Zeon Products Making Contributions to Society Cyclo Olefin Polymers, specialty materials creating the future
Zeon's original COP developed ahead of the world
Zeon's Cyclo Olefin Polymers (COP) have excellent optical and chemical properties. Under the product names ZEONEX® and ZEONOR®, they are widely used in optical films and lenses, medical and biotechnology applications while earning highly favorable reviews. The FY 2019 business scale of the Specialty Plastics Business came to 56.8 billion yen in net sales.
Currently, the optical film business for LCD and OLED panels for TVs and smartphones takes a large share of the COP business. COP's characteristics are not only applicable to optical films; they also have potential for application in a wide range of usage settings including the medical applications outlined in our 2019 Corporate Report.
Here we introduce the use of COP in electronic devices.
|Low water absorbency
|COP is hydrolysis-resistant and able to maintain strength long term.|
|Low outgassing||COP undergoes very little degassing of volatile components from resin.|
|High chemical inertness||COP demonstrates excellent resistance to acid, alkali and alcohol.|
|Low dielectric loss||COP experiences little transmission loss in high-frequency ranges.|
|Excellent electric insulation||COP offers high dielectric breakdown strength, effective at miniaturization and improving the durability of electronic components.|
|High processability / precision moldability||COP is easily processable into films and molded goods, and processing technology is also available.
COP offers good dimensional stability, and is also suitable for precision molding.
|Strong environmental performance||COP does not produce hazardous substances even when incinerated (only CO2 and water).|
Zeon's COP making contributions to self-driving cars and 5G communication
Many new electronic devices will be developed to perform sensing, communication, and information processing in the self-driving car and 5G communication fields, whose markets are forecast to expand in the near future.
Our COP is able to meet needs for the advanced functions required in these new fields.
As a film antenna substrate
Self-driving cars and mobile 5G communication are projected to involve a larger amount of information transmission. Our COP offers low dielectric loss with high information density and extremely low electric signal loss, making it ideal for use as a communication antenna substrate.
It is also highly bendable as a substrate and will not break even if bent, with anticipated application also as a film antenna attached to vehicle windshields.
COP used in films for LCDs also has potential for use in applications involving large data transmission while maintaining the field of vision, making it ideal for use in mobile 5G communication as well.
As a sensing camera lens
The lenses of sensing cameras, which serve as the "eyes" in collision avoidance systems and drive recorders, need to be transparent and offer excellent precision molding properties. Our COP products have been adopted in many lenses for smartphone cameras to date. In self-driving cars, which are forecast to see market expansion, even more camera lenses are predicted to be used to monitor the vehicle surroundings.

- Dataset extract:
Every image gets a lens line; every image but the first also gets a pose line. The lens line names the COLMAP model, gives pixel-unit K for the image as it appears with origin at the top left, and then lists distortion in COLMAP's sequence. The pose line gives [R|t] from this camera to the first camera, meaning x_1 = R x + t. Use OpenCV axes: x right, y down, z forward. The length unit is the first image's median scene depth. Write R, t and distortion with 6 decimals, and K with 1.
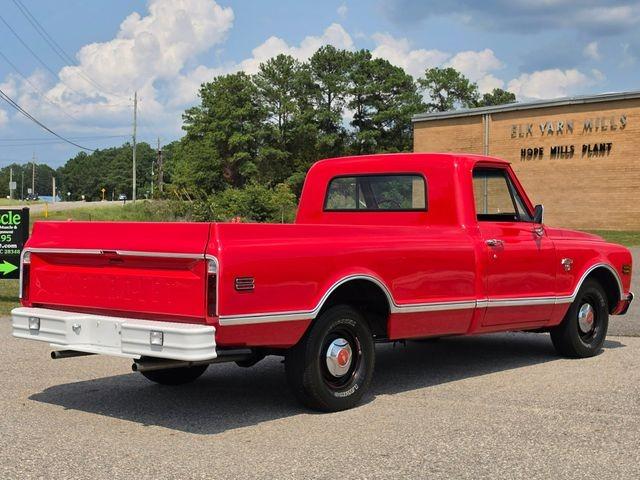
lens RADIAL K [[1123.7, 0, 298.3], [0, 1123.7, 246.1], [0, 0, 1]] dist [0.153442, 0.000000]
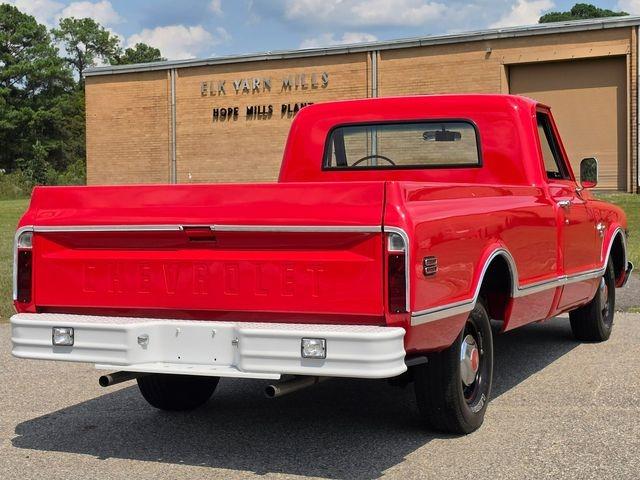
lens RADIAL K [[1253.8, 0, 314.2], [0, 1253.8, 236.5], [0, 0, 1]] dist [0.113509, 0.000000]
pose [[0.949410, -0.030538, 0.312551, -0.247260], [0.026326, 0.999497, 0.017689, -0.000727], [-0.312934, -0.008566, 0.949736, 0.178593]]
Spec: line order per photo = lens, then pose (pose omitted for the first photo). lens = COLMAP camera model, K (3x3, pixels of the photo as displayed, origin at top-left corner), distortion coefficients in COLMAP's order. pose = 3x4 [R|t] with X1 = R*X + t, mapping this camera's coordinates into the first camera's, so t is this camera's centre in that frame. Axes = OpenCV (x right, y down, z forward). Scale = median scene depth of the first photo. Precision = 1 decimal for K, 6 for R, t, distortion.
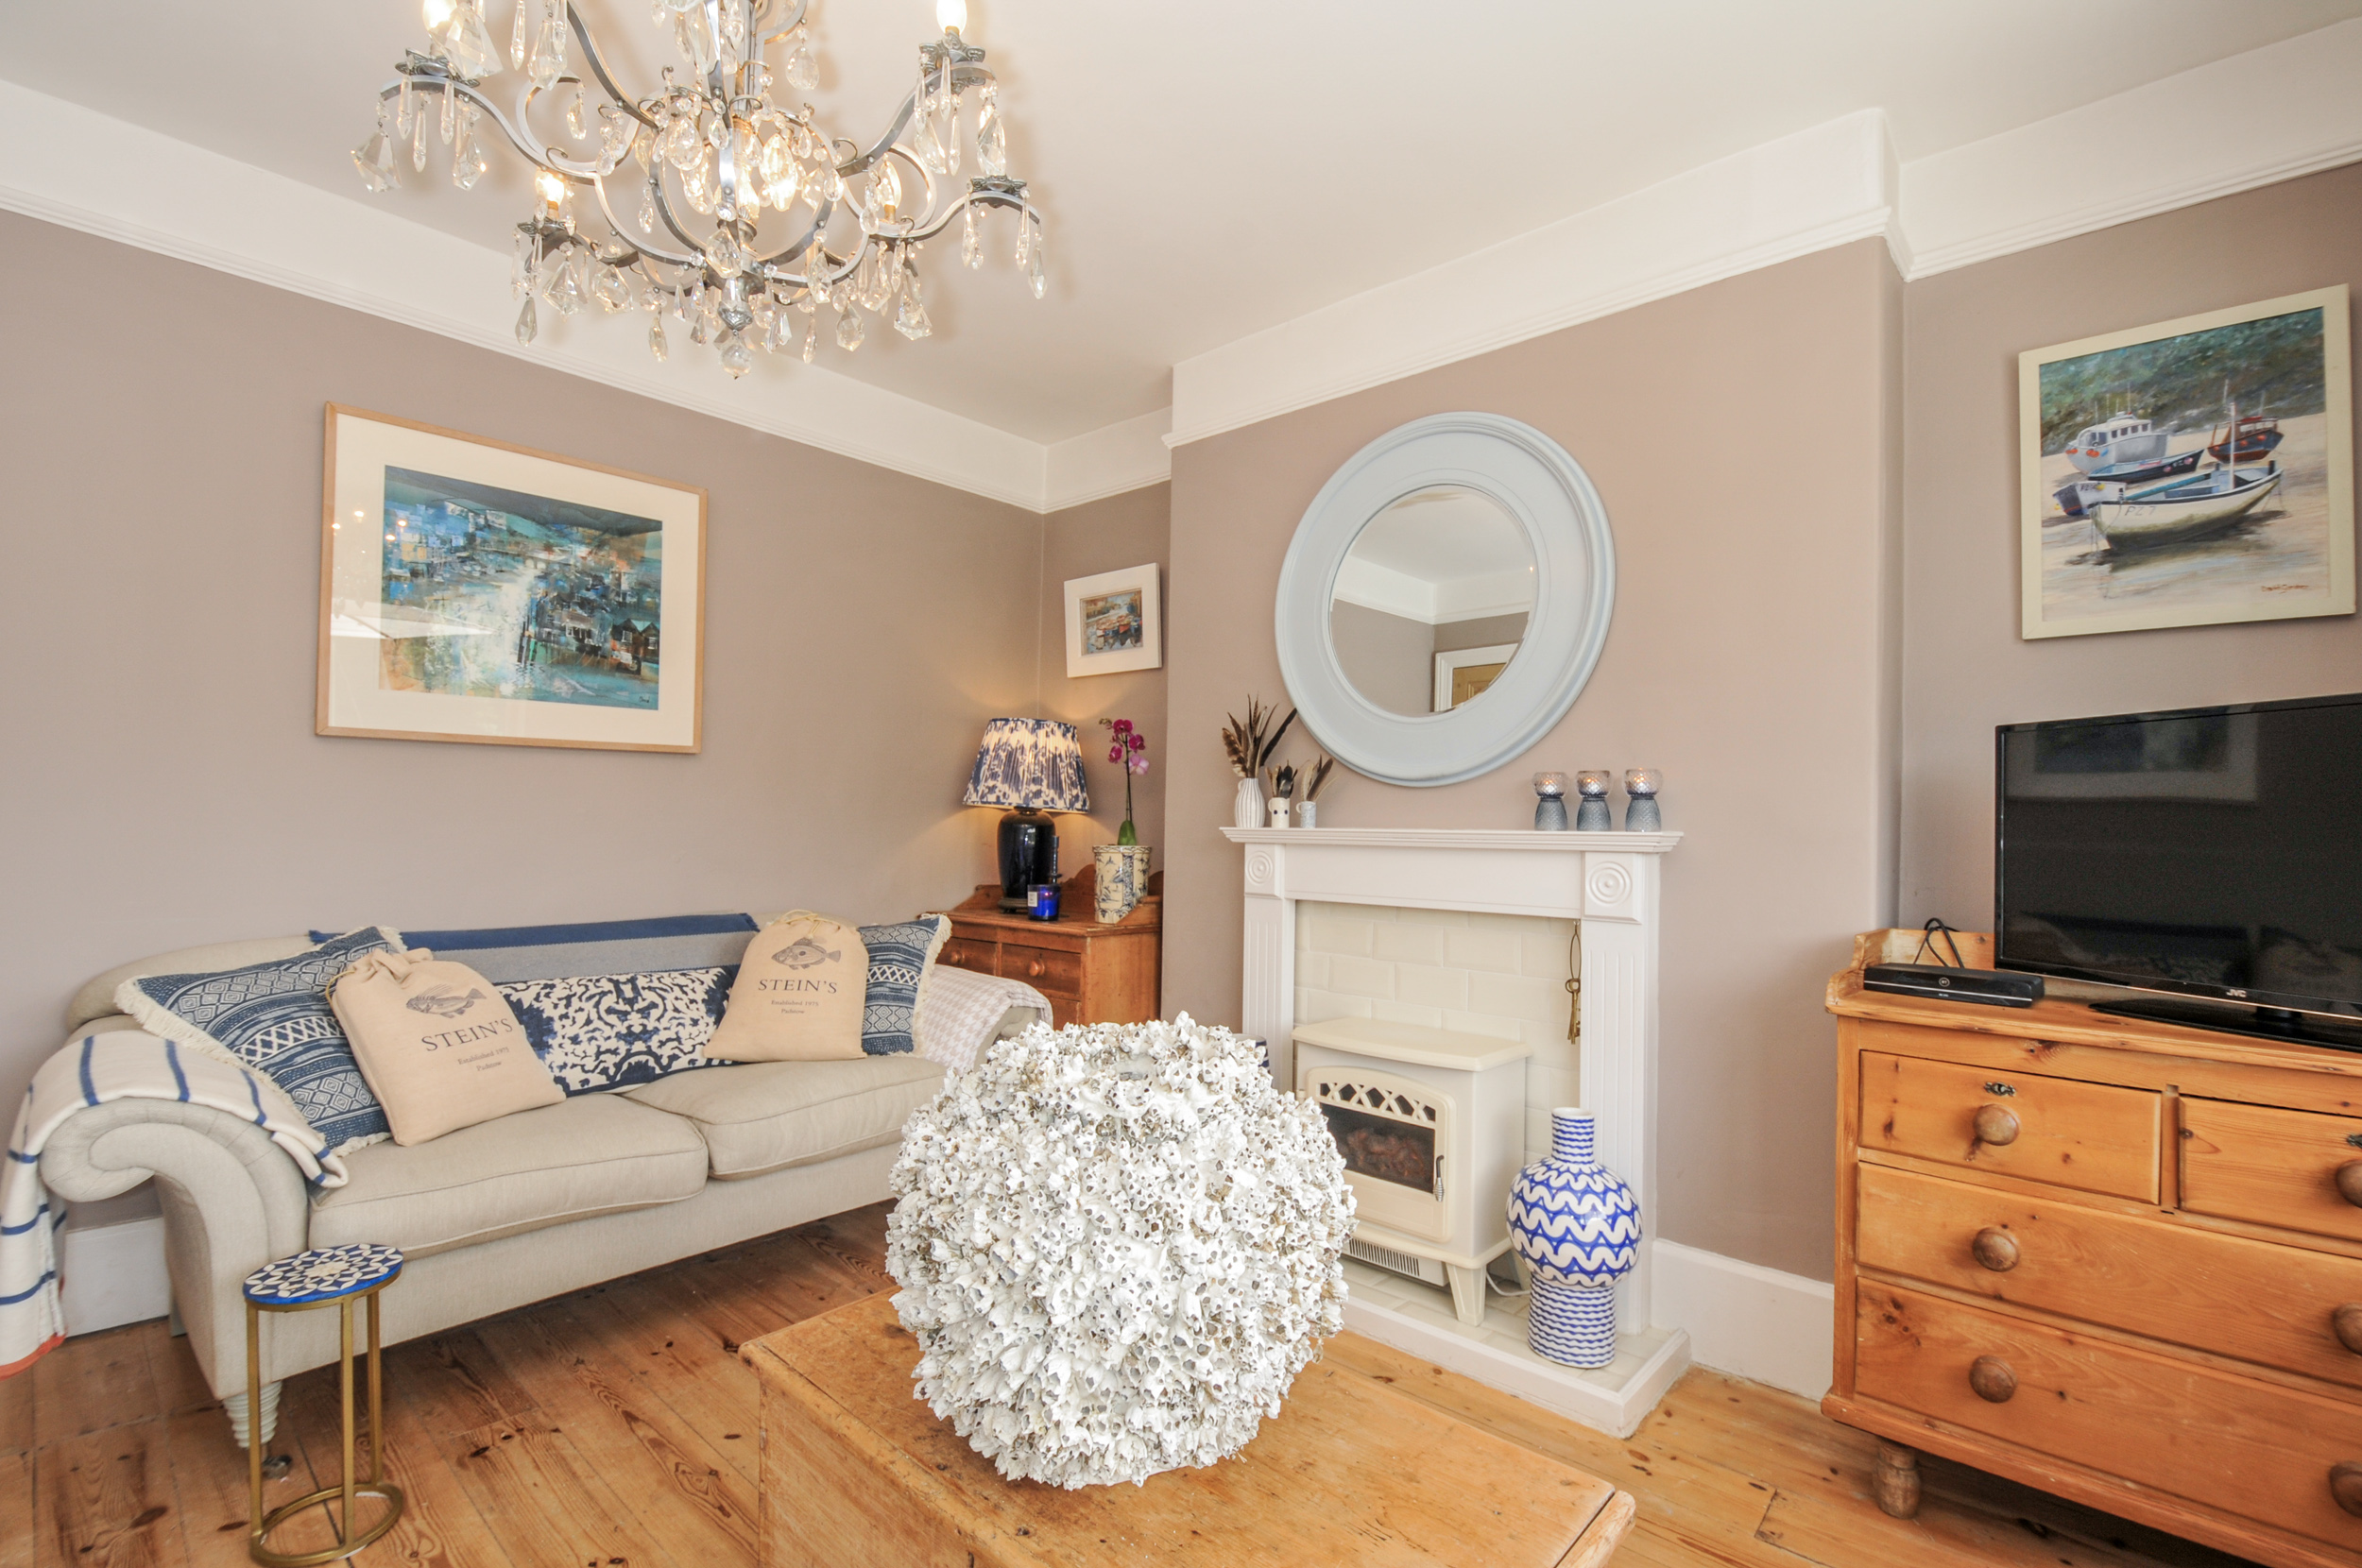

- What you need to do:
a) Summarize the source passage in two sentences.
b) In the source passage, rewrite the paragraph beginning "Self-driving cars and mobile 5G communication" as a short bulleted list.

- Results of the exercise:
a) Zeon's cyclo olefin polymers (COP), sold as ZEONEX® and ZEONOR®, have excellent optical and chemical properties and are used in optical films, lenses, and medical and biotechnology applications, with optical films for LCD and OLED panels currently taking a large share of the business. Properties such as low dielectric loss, bendability, transparency, and precision moldability make COP suitable as film antenna substrates and sensing camera lenses in the self-driving car and 5G communication fields.

b)
- Self-driving cars and mobile 5G communication are projected to involve more information transmission.
- COP offers low dielectric loss with high information density.
- COP has extremely low electric signal loss.
- These properties make COP ideal as a communication antenna substrate.